A larger species of Thylacinus, greater in size and weight than the thylacine (Thylacinus cynocephalus) and only exceeded by Thylacinus megiriani, the largest of the genus. The animal was similar to a dog in the form of its body and jaws, and probably able to kill prey such as wallabies and other herbivores larger than itself.

More specimens were described by Adam Yates in 2014, also discovered at the Alcoota site, revealing greater variety within the species and revising the weight estimates to greater than 35 kilograms. This material was found in a newly excavated site, named as "Shattered Dreams", that was opened by a backhoe to allow the extraction of specimens. The new T. potens specimens were a left dentary and maxilla which included the previously unknown anterior section of the dentition. The teeth of the new material exhibited a more gracile form than that previously assigned to T. potens, displaying a closer resemblance to T. cynocephalus.

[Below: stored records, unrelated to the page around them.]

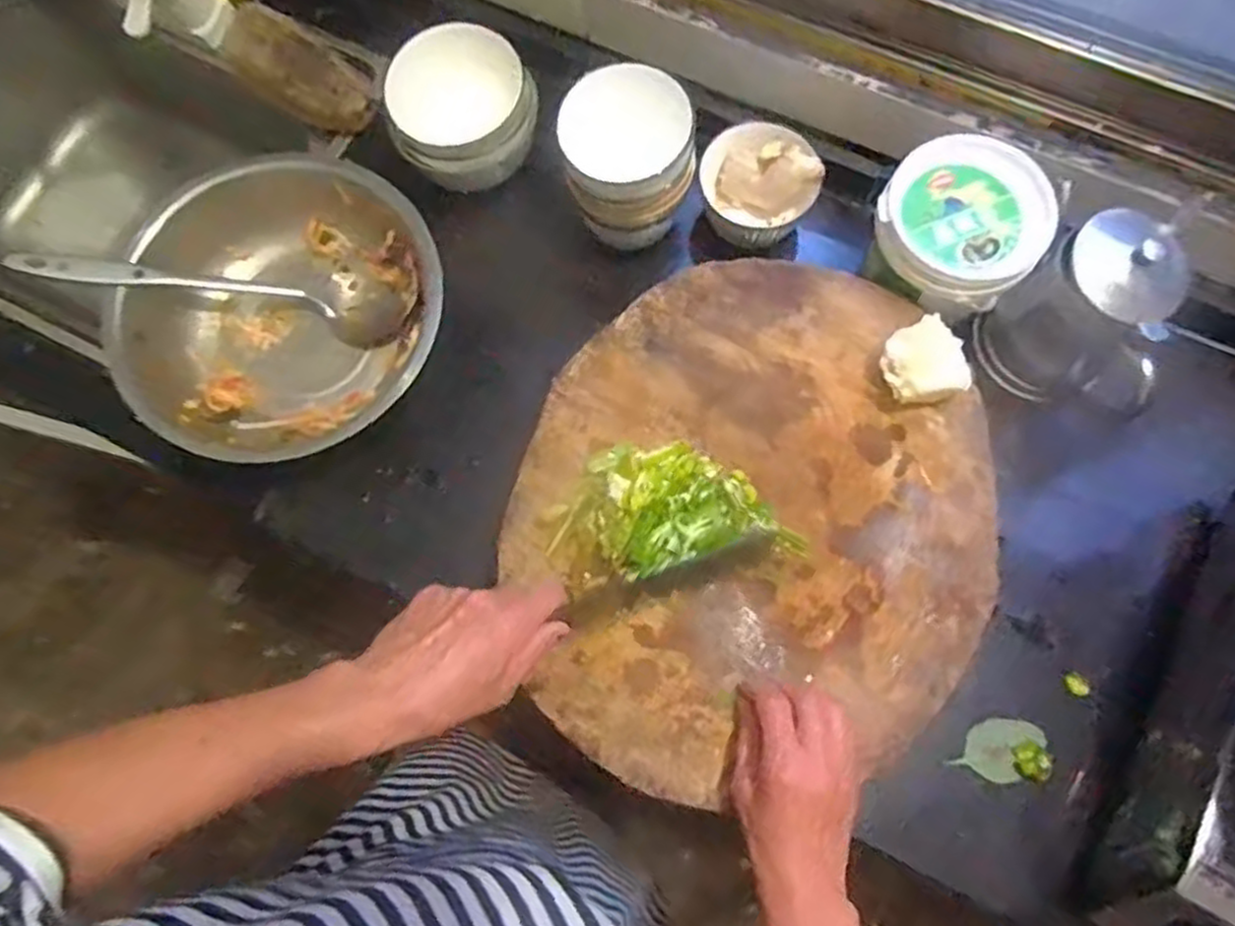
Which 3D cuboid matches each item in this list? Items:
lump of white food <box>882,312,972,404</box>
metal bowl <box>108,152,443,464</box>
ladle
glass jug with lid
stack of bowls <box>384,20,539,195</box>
[{"bbox_3d":[0.234,-0.075,0.566,0.065,0.046,0.052,-19,75,-4],"label":"lump of white food"},{"bbox_3d":[-0.289,-0.132,0.670,0.262,0.091,0.272,0,74,1],"label":"metal bowl"},{"bbox_3d":[-0.348,-0.159,0.665,0.305,0.070,0.077,7,73,-20],"label":"ladle"},{"bbox_3d":[0.387,-0.115,0.595,0.102,0.140,0.127,-41,77,-9],"label":"glass jug with lid"},{"bbox_3d":[-0.149,-0.326,0.684,0.127,0.082,0.118,-36,76,-8],"label":"stack of bowls"}]

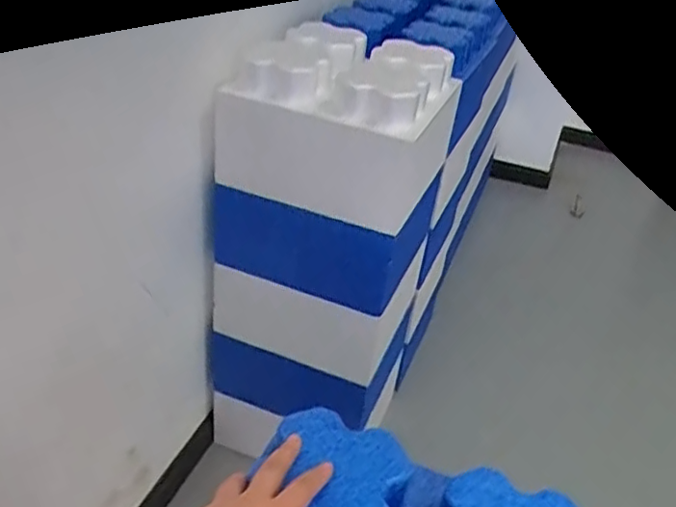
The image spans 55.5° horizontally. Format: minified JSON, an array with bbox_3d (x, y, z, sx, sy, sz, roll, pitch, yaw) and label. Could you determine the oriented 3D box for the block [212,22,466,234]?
[{"bbox_3d":[-0.008,-0.183,0.971,0.289,0.244,0.217,15,34,12],"label":"block"}]

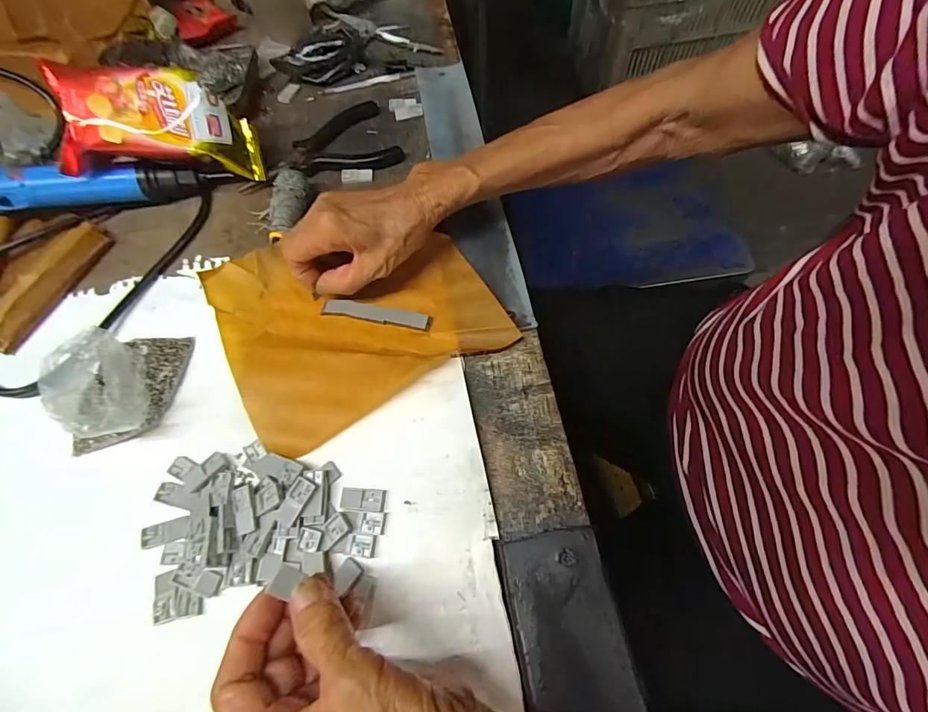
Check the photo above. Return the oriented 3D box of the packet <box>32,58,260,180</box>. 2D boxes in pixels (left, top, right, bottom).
[{"bbox_3d":[-0.255,-0.195,0.367,0.149,0.035,0.075,-1,99,-14],"label":"packet"}]

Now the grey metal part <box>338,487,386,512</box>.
[{"bbox_3d":[-0.064,0.090,0.275,0.028,0.004,0.013,4,64,5],"label":"grey metal part"}]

An examination of tooth wear that suggests durophagy, probably bone-cracking behaviour, is interpreted as an evolutionary recent practice, to which the dentition was only partially suited, or a consequence of the ecological circumstances that created the mass assemblage of fossils at the same site. The modern thylacine was not recorded as cracking bones as part of its regular feeding habits, but known as a consumer of carrion, and the individual T. potens may have encountered a mass death during a period of drought in the sub-tropical Alcoota region.
The revision of Thylacinus potens by Yates in 2014 concluded that the characteristics were closest to those of the thylacine, the most derived characters of the thylacinid phylogeny.